No, it's just a matter of taste… but then there are generally accepted views on what is good and bad taste!
That's definitely influenced by the use of tools like the colour wheel, and from cultural influence. But then maybe a colour combination that I would find horrific, might appeal to somebody else, so there's always exceptions to any rule.
It can also be confusing because from Adobe's perspective we're talking about colours that you see on a screen, which are additive colours. That brings us to RGB and CMYK, which are completely different ways that colour is reproduced.
All colours that are based on emitting light are called additive colour, and it puts together the colours red, green and blue. Then there's the reflective colour system that, well, reflects light!
The magazine cover in front of you uses reflective colour based on cyan, magenta, yellow and black. Of course, we see differences in the colours when they move from one system to another.
Focusing on RGB, if you go into Adobe Colour CC [formerly Adobe Kuler] you can make colour schemes using a colour wheel. What's more, with Colour CC, you can pick a reflective colour, from 'real life', and bring it into CC, converting it into an additive colour and then create a colour theme from it.
So you pick a set of colours from life and bring it into your work?
Adobe Color CC is a capture app, yes. I can use it directly on my smartphone, and capture colours that are around me, maybe a beautiful flower, and I can take colours directly from that image and save them as a colour theme that is then populating my Creative Cloud Libraries.
I can use the theme in Photoshop, Illustrator and InDesign, and other mobile apps like Adobe Photoshop Sketch CC, or Adobe Illustrator Draw CC.
You can use it in different ways. If you go to the site, there's a beautiful colour wheel where you have some points where you can move over that colour wheel and really define a colour theme until it's perfect for the work that you want to do.
I can create monochromatic colour themes, or use complementary colours, that is coming from opposite sides of colour wheel, or shades of a specific colour...
What did you learn from the black and blue dress debate?
Initially, it freaked me out. I thought, "how can anyone see anything else but B&B." And I asked my son who hadn't heard anything about it, and he swore that it was white and gold. How is that even possible?!
I found it fascinating because it makes you question everything about colour, right?! All the questions got asked and people started thinking about it in a very interesting way…
So, the different ways we see colour can be just the way our eyes work?
Absolutely. When you look at the cross section of the human eye, there's an image going through the cornea, and hitting the iris, through the lens then getting rotated then onto the retina, inverted, and then the brain has to put this all together!
Thinking about the complexity of all these steps, plus adding the complexity of colour, it makes total sense that we can't possibly all see the same thing.
Then there's colour blindness...
Well actually, I'm a graphic designer with red/green colour blindness. I think around 5 per cent of the male population has it.

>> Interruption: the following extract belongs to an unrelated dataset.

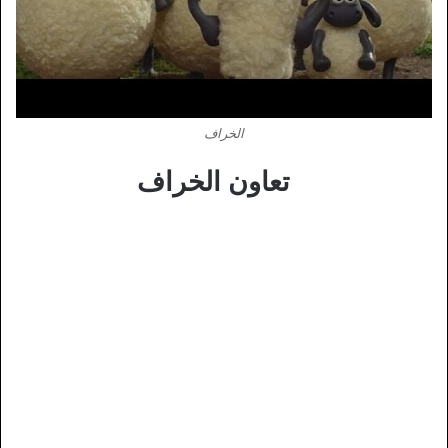
الخراف
تعاون الخراف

This is the inability to understand some browns… when red and green get mixed together it gets difficult.
In design school I was told, 'Rufus, you're never going to be a designer.' Then I realised that this is not a problem at all. Having this red/green colour blindness gave me other superpowers!

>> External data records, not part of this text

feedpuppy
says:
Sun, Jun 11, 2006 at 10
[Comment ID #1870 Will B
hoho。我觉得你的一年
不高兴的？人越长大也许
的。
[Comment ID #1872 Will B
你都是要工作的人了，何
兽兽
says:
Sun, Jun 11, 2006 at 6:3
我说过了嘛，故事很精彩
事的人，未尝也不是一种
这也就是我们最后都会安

For example, the differences in tone. Tonality is something that I see much better than a non-colour blind person. The shades of colours, I perceive much more depth as far as shades…
We have shades that go from white to black, all the shades in-between I have a very good sense of how they work, and can express them very well. Colour blindness does not bloke creativity.
And for those people who are not colour blind, but want to experience how a colour blind person sees, they can go into Illustrator or Photoshop, into Tool Set up, and choose the Colour Blind option!